Document segment »
▼

# homemade vivarium pics!! let me know what you think please



## ryan howson (Jul 25, 2010)

Hi,
just thought i would put up two pictures of my homemade vivarium to find out what people think of it

only cost me £50 for the wood cut to size!!!!!



















i still need to fit the flooring properly and put on the glass sliding doors once the runners arrive but i just wanted to find out what people thought

thanks


----------



## Rachelsands (Sep 29, 2009)

looks good!
plenty of UV, whats goin in?


----------



## ryan howson (Jul 25, 2010)

at the pet shop were i bought the uv's and heat lamp from they told me that i would need 2 uv's to light up both sides. could the uv's cause a problem?


----------



## Rachelsands (Sep 29, 2009)

ryan howson said:


> at the pet shop were i bought the uv's and heat lamp from they told me that i would need 2 uv's to light up both sides. could the uv's cause a problem?


oh no its a good thing 
but whats goin in there? lol


----------



## ryan howson (Jul 25, 2010)

oooooo lol, im putting a bearded dragon inside once i have finished it. i still need to put in the glass sliding dorrs and the runners also im looking for a nice hide and other things still only in the process of building it atm


----------



## _Birdeater_WM_ (Jan 2, 2010)

loooks very good : victory:


----------



## Egzber (Jul 12, 2010)

This looks awesome! :2thumb:


----------



## ryan howson (Jul 25, 2010)

thanks people.
the surface area is 36" (3ft) x 16" each side so that would be 32" x 72" if it was straight but i thought i would make it a little different so i made it in a L shape lol

also the area at the bottom will be having doors on for storage of any bits and bats i may need to put in there

just need to buy some covering for it now though, thinking brown leather


----------



## Rachelsands (Sep 29, 2009)

▲

Required action 1 »
Set down the passage of the vivarium thread starting with "i still need to fit" and going on through "looks good!".
Required action 2 »
In the vivarium thread, why did the builder fit two UV lamps? Answer in one to three sentences.
Required action 3 »
Continue the vivarium thread from where it stops.
The listing after this point is separate from the vivarium thread.

Record extracts »
▼

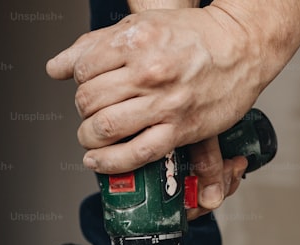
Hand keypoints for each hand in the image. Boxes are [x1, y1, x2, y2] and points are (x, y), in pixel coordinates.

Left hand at [47, 0, 299, 208]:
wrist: (242, 46)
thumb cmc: (194, 36)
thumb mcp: (141, 27)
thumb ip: (95, 45)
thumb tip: (56, 67)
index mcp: (137, 41)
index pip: (84, 70)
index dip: (79, 82)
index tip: (88, 87)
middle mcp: (149, 72)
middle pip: (90, 100)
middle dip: (83, 110)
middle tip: (90, 112)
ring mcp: (165, 103)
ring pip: (105, 129)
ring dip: (89, 138)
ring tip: (90, 137)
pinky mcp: (180, 129)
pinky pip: (135, 154)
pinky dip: (109, 163)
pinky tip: (98, 161)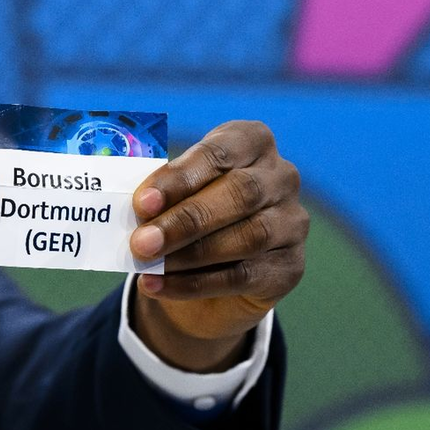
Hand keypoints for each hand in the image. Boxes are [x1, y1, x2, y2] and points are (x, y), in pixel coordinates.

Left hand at [127, 121, 307, 372]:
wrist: (213, 267)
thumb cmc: (190, 213)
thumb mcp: (175, 194)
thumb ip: (162, 197)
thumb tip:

▲

Output 1 »
i still need to fit the flooring properly and put on the glass sliding doors once the runners arrive but i just wanted to find out what people thought

thanks


----------



## Rachelsands (Sep 29, 2009)

looks good!

Output 2 »
The pet shop that sold him the UV lamps and heat lamp told him he would need two UV lamps to light both sides of the vivarium.

Output 3 »
ryan howson said:


> oooooo lol, im putting a bearded dragon inside once i have finished it. i still need to put in the glass sliding dorrs and the runners also im looking for a nice hide and other things still only in the process of building it atm


thats even better then!
Good luck with finishing it and be sure to post some finished pics also


----------



## ryan howson (Jul 25, 2010)

im also wondering if anyone has any ideas for a hide? the weirder and wilder the better


----------



## Meko (Apr 29, 2007)

vivs the same as i did mine, but mines 6ft and 5ft, instead of going for two UVB's i went for a 4ft one and put it diagonal across the corner. Gives pretty good coverage.


----------



## Spuddy (Aug 24, 2009)

that looks pretty awesome dude. :2thumb:


----------



## [email protected] (Sep 6, 2009)

looks good  put a pair in!!! there is enough room  also for a hide you could make a fake background and make the hide inside it  seen this done in a fake rock vid for a beardy or maybe make ledges and caves that all link up !!! like a mountain scene


----------



## ryan howson (Jul 25, 2010)

thanks for all the replies!!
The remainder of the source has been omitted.